Friday, 12 October 2012

The "Ribbon" User Interface

Update: someone suggested this article has appeared five years too late. Clearly not a Raymond Chen reader.


We have added the Microsoft Office 2007 "Ribbon" style of User Interface (UI) to a number of our products in recent years. The results have ranged from the frankly perfunctory, in the case of our internal or consultants' tools, to the very professional, as with all of our high profile market offerings. In this process, we discovered a great number of troublesome issues, difficult decisions, points of contention, and design dilemmas. All of which, I hasten to add, are a good thing.

This is not a conversion that can be approached lightly, since - particularly by comparison with traditional menus and toolbars - the Ribbon UI:
  • takes away so much of the user's freedom;
  • eliminates "multiple ways" to execute actions;
  • removes the comfortable familiarity a user has built up with your app over the years;
  • occupies a bigger chunk of valuable screen real estate than the scheme it replaces.

» **WORK INSTRUCTION 1**
According to the Ribbon article, which product's style of user interface was added to a number of the company's products?
» **WORK INSTRUCTION 2**
Retype everything in the Ribbon article from "Friday, 12 October" down to "Raymond Chen reader.".

» **EXTRACTED MATERIAL**
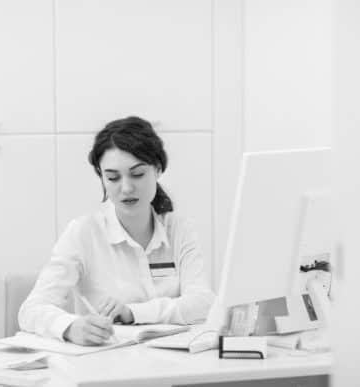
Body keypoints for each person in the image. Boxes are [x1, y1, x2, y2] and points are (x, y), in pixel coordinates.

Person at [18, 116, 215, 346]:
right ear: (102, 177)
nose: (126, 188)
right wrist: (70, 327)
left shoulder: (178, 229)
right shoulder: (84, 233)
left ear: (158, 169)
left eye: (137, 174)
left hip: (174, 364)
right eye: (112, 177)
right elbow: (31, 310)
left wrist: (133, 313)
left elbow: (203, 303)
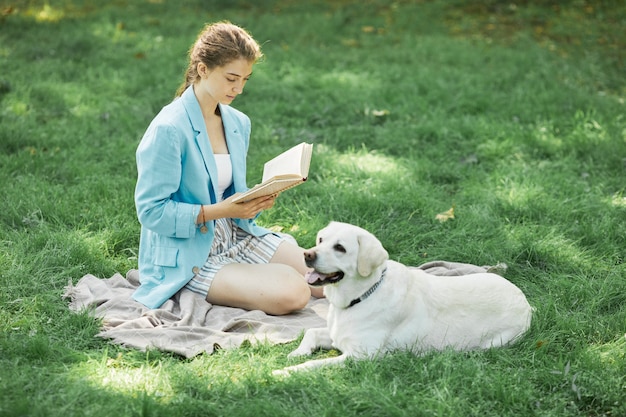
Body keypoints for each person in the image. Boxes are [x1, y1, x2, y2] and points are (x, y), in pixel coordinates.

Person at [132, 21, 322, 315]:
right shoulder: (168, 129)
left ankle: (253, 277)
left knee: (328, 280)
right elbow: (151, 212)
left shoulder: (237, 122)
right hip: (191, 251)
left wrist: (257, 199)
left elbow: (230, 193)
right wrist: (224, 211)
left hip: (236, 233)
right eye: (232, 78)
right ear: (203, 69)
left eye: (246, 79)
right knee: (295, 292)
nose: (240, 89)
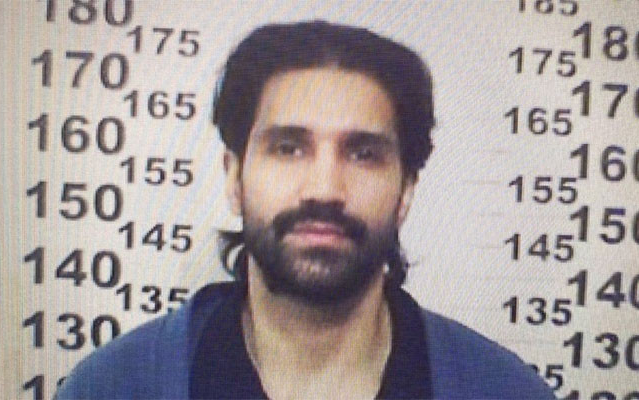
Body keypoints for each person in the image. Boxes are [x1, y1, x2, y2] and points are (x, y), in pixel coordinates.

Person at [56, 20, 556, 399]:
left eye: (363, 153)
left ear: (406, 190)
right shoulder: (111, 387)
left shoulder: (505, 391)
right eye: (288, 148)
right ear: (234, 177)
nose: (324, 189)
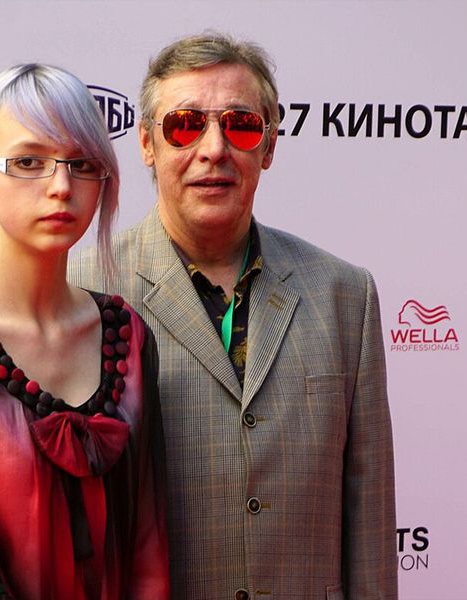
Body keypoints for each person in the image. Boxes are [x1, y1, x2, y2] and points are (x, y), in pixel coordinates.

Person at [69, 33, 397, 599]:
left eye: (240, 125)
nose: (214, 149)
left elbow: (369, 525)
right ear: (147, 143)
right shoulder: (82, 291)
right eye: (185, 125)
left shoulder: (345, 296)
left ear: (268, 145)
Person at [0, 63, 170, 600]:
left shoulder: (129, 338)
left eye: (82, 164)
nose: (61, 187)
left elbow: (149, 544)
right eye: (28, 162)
---
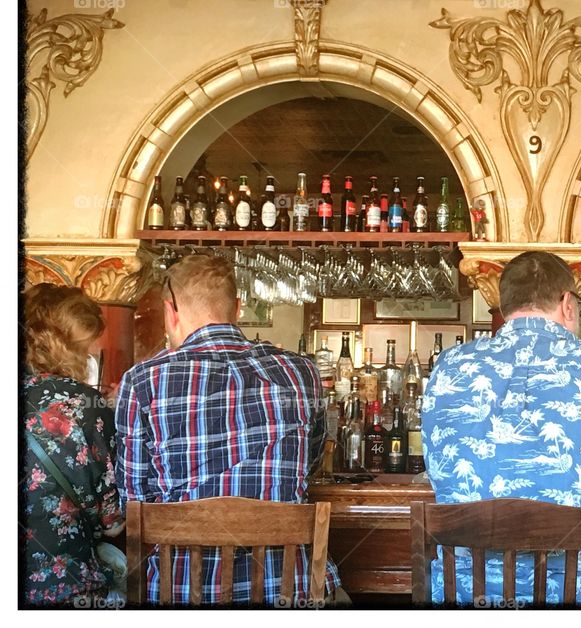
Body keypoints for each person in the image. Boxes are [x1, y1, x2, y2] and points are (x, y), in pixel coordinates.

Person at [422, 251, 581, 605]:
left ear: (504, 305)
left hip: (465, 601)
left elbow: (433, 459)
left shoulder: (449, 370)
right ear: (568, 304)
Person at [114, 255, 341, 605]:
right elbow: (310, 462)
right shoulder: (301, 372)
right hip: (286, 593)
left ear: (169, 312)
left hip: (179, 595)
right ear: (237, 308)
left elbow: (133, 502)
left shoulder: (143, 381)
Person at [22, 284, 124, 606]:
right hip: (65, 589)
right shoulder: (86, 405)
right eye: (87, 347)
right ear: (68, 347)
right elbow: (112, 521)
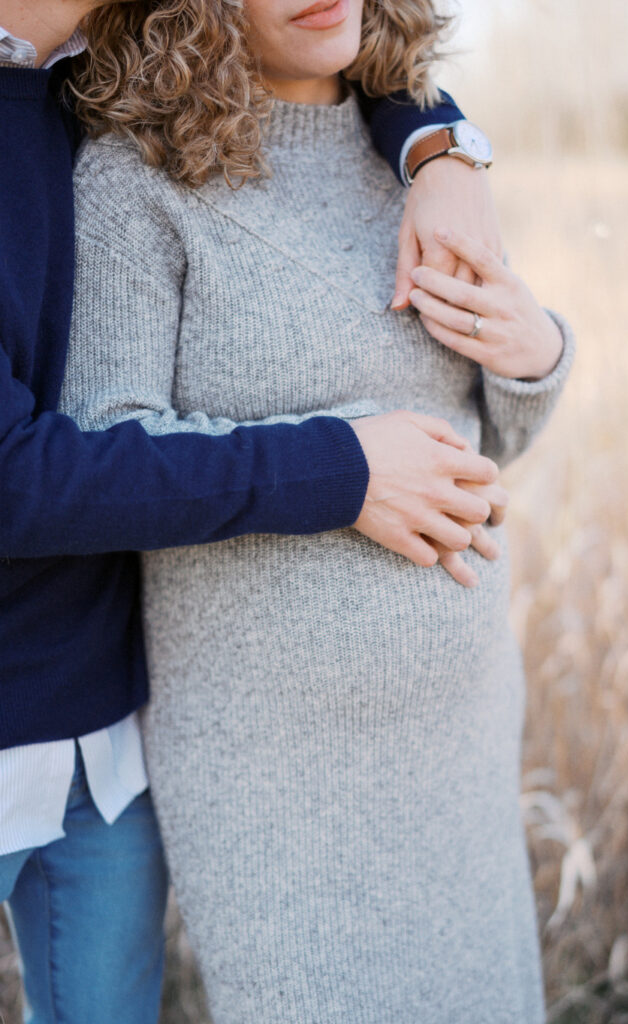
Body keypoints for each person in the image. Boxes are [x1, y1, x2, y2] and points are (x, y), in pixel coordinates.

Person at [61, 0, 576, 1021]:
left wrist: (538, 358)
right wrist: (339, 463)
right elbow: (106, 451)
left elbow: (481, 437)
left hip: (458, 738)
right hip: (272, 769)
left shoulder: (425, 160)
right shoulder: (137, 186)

» **RESPONSE 1**
Microsoft Office 2007

» **RESPONSE 2**
Friday, 12 October 2012

The "Ribbon" User Interface

Update: someone suggested this article has appeared five years too late. Clearly not a Raymond Chen reader.